I find all this fascinating, but does it matter to not-for-profit healthcare? A strong dollar makes foreign stuff cheap—it is a great time to buy imported goods or travel abroad. But it’s an equally rough time to be an exporter or if you’re hoping that foreign visitors will show up at your store. Given that healthcare is largely a domestic sub-economy, the performance of the dollar won’t impact sector earnings. Where the dollar does matter is as another indicator of potential balance sheet headwinds:

  1. Part of the current appreciation reflects our central bank adopting a more aggressive rate posture than others, which means disruptions in the cost and access to external capital.
  2. Appreciation also means that U.S. multi-national companies may face earnings pressures (from selling exports or converting foreign sales back into dollars), which may increase investment portfolio volatility.
  3. The dollar is a proxy for global risk—its strength reflects the risk of global recession. But a rapidly appreciating dollar goes beyond creating risk to produce the real-time impact of rapidly escalating debt burdens for emerging market creditors (who pay debt service in dollars). Recession and payment pressures usually lead to defaults and write-offs, which inevitably further constrain investment performance and the availability and cost of risk capital.

Today’s strong dollar doesn’t feel like Ronald Reagan’s “morning in America”; instead, it seems more like a canary in the coal mine around global financial and political stability. Some voices are suggesting the Fed is going too far too fast, and that the financial system is starting to crack. Theoretically, when the financial system cracks the Fed would shift into liquidity mode—which would mean more dollars, more inflationary pressures, and uncertain growth (the liquidity would be to contain risk rather than fuel growth). It is a set of difficult choices, but for now the Fed is prioritizing U.S. price stability.
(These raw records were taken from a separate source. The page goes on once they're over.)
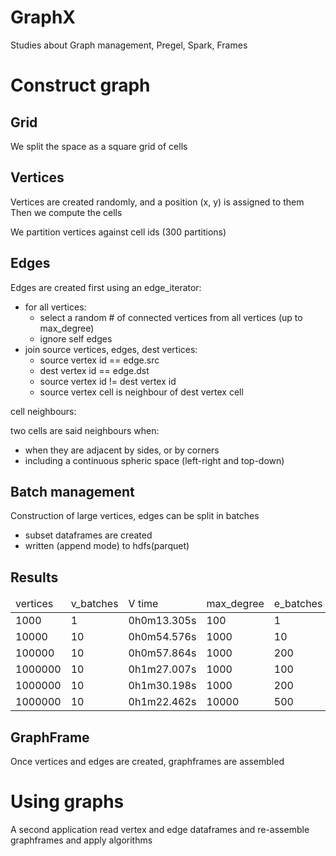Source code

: # GraphX
Studies about Graph management, Pregel, Spark, Frames

Construct graph
===============

Grid
----
We split the space as a square grid of cells

Vertices
--------
Vertices are created randomly, and a position (x, y) is assigned to them
Then we compute the cells

We partition vertices against cell ids (300 partitions)

Edges
-----
Edges are created first using an edge_iterator:

* for all vertices:
  * select a random # of connected vertices from all vertices (up to max_degree)
  * ignore self edges
* join source vertices, edges, dest vertices:
  * source vertex id == edge.src
  * dest vertex id == edge.dst
  * source vertex id != dest vertex id
  * source vertex cell is neighbour of dest vertex cell

cell neighbours:

two cells are said neighbours when:
* when they are adjacent by sides, or by corners
* including a continuous spheric space (left-right and top-down)

Batch management
----------------
Construction of large vertices, edges can be split in batches

* subset dataframes are created
* written (append mode) to hdfs(parquet)

Results
-------
<table>
<thead>
<td>vertices</td>
<td>v_batches</td>
<td>V time</td>
<td>max_degree</td>
<td>e_batches</td>
<td>edges</td>
<td>total time</td>
<td>degree</td>
<td>triangles</td>
</thead>
<tr>
<td>1000</td>
<td>1</td>
<td>0h0m13.305s</td>
<td>100</td>
<td>1</td>
<td>14</td>
<td>0h0m10.283s</td>
<td>0h0m7.969s</td>
<td>0h0m5.313s</td>
</tr>
<tr>
<td>10000</td>
<td>10</td>
<td>0h0m54.576s</td>
<td>1000</td>
<td>10</td>
<td>1452</td>
<td>0h3m35.159s</td>
<td>0h0m7.735s</td>
<td>0h0m8.823s</td>
</tr>
<tr>
<td>100000</td>
<td>10</td>
<td>0h0m57.864s</td>
<td>1000</td>
<td>200</td>
<td>14749</td>
<td>0h42m32.747s</td>
<td>0h0m17.488s</td>
<td>0h0m31.310s</td>
</tr>
<tr>
<td>1000000</td>
<td>10</td>
<td>0h1m27.007s</td>
<td>1000</td>
<td>100</td>
<td>147045</td>
<td>4h33h24.873s</td>
<td>0h0m10.379s</td>
<td>0h0m47.097s</td>
</tr>
<tr>
<td>1000000</td>
<td>10</td>
<td>0h1m30.198s</td>
<td>1000</td>
<td>200</td>
<td>147003</td>
<td>4h47h24.070s</td>
<td>0h0m10.183s</td>
<td>0h0m26.816s</td>
</tr>
<tr>
<td>1000000</td>
<td>10</td>
<td>0h1m22.462s</td>
<td>10000</td>
<td>500</td>
<td>1470306</td>
<td>46h2h52.120s</td>
<td>0h0m19.660s</td>
<td>0h0m49.222s</td>
</tr>
</table>

GraphFrame
----------
Once vertices and edges are created, graphframes are assembled

Using graphs
============
A second application read vertex and edge dataframes and re-assemble graphframes and apply algorithms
The period from the mid-1960s to early 1980s is referred to as the “great inflation” and perhaps the 2020s will come to be known as part of the “great liquidity unwind.” No one knows how long this unwind will take, how exactly it will play out, or whether the Fed has the stomach to do the full job, but no one in healthcare should doubt that it will be very difficult to generate resources in a de-liquifying and de-levering world. This means that the 2020s for healthcare leaders must be the era of “great resource allocation,” which will require excellence in both resource generation (across operations and balance sheets) and appropriately positioning those resources on the resiliency-to-return continuum.